Nun sollten die ersten Töne die Schallwandler verlassen, wozu die Monitore mit meinem RME Multiface verbunden wurden. Dazwischen der phantastische, passive Monitor-Controller Monicon von Palmer, der symmetrisch arbeitet. Zunächst einmal wurde die Bassabsenkung deaktiviert und die Amps halb aufgedreht, was schon mal so ein bisschen eine Pi-Mal-Daumen-Geschichte ist. Ein kleiner weißer Strich am unteren Ende der Potikappe wäre da eindeutiger gewesen als der runde Punkt, der sich oben auf dieser befindet. Man muss schon gerade und in Augenhöhe vor diesem Regler stehen, damit die Markierung einigermaßen hilfreich ist. Das mag jetzt etwas kleinlich erscheinen, es wäre aber auch für den Hersteller eine Kleinigkeit sein Produkt diesbezüglich zu verbessern. Schließlich sprechen wir hier von der zweiten Überarbeitung – und dies ist doch eigentlich eine Kinderkrankheit.

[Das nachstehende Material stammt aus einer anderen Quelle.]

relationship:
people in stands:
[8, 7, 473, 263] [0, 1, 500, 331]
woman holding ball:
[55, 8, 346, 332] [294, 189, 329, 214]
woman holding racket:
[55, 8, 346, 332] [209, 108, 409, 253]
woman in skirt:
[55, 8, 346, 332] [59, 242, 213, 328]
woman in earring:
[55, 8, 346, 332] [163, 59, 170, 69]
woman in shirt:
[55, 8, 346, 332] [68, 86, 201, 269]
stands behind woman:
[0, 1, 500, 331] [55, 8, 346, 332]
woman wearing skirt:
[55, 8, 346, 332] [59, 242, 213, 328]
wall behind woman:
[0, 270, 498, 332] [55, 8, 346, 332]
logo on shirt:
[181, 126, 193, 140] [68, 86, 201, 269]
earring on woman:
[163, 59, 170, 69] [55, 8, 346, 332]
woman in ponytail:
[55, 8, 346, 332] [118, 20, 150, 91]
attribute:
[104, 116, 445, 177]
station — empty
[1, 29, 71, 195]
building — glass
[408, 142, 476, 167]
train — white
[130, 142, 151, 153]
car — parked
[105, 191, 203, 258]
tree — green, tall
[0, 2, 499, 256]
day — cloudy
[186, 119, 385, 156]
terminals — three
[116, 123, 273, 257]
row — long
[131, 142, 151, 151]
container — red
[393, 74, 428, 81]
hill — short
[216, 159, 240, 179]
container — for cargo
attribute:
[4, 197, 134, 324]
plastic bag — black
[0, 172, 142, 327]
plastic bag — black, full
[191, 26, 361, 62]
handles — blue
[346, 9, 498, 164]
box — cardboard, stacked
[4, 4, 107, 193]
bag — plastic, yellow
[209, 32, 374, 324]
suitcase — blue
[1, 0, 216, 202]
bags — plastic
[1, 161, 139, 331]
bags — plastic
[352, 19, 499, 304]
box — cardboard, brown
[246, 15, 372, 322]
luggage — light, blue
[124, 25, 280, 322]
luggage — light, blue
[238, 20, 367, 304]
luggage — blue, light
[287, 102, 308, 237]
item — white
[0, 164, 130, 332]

Ein wohl typischer Blickwinkel beim Einstellen der Lautstärke. Doch der weiße Punkt hilft da nur wenig.
Ein wohl typischer Blickwinkel beim Einstellen der Lautstärke. Doch der weiße Punkt hilft da nur wenig.

Frequenzgang

Nun 230 Volt auf die Stromleiste und ohne Einschaltknacks erfüllen nach ungefähr einer Sekunde äußerst klare, detailreiche Klänge den Raum. Knackige Bässe mit ordentlich Tiefgang und seidenweiche, wenn auch nicht die dezentesten Höhen finden den Weg in mein Gehör. Beeindruckt haben mich aber vor allem die Mitten, die mindestens ebenso präsent sind. Diese Präsenz entsteht hier nicht etwa durch Pegelüberhöhung, sondern das Vermögen, dynamischen und tonalen Veränderungen in der Musik wirklich präzise folgen zu können. Pegelmäßig spielen die BX8 Carbon schon sehr ausgeglichen in den jeweiligen Frequenzbereichen. Der Übergang vom Tief-Mitteltöner zum Hochtöner ist nicht als solcher wahrnehmbar. M-Audio verspricht einen linearen Frequenzgang, was mir auch mein Analyzer in allen Aufstellszenarien weitestgehend bestätigt. Ausnehmen davon muss man allerdings den Bass bei 70 Hertz, wo sich eine ungefähr vier Dezibel starke Erhöhung zeigt. Sie fällt aber relativ schmalbandig aus, sodass sich nach oben hin etwa bei 100 Hertz und nach unten hin ungefähr bei 50 Hertz wieder Pegel-Egalität einstellt. Unter 40 Hertz geht es im Übrigen bei jedweder Aufstellung steil bergab, auch wenn man tiefe Frequenzen stark boostet. Das spricht dafür, dass das verbaute Infraschall-Filter schon hier ansetzt. Eine gute Wahl, um die Endstufen und Lautsprecher nicht unnötig zu belasten. Dass hier keine vollständig lineare Übertragung verwirklicht wurde, liegt zum einen daran, dass es ohne großen Aufwand bei einem Bassreflex-Gehäuse kaum möglich ist, einen Peak zu vermeiden. Zudem lebt das Prinzip auch von der Resonanz und ich nehme an, dass man das Attribut „bassstark”, für das die D2 bekannt waren, wohl auch nicht vollständig aufgeben wollte. Hier spielt wohl auch der Geschmack der Kunden eine große Rolle. In einem unproblematischen Raum gelingt es mit einem Terzband-EQ recht einfach, einen glatten Frequenzgang von 40 Hertz bis 20 Kilohertz zu erzielen, der dann aber auch den meisten schätzungsweise nicht sooo viel Spaß bereitet.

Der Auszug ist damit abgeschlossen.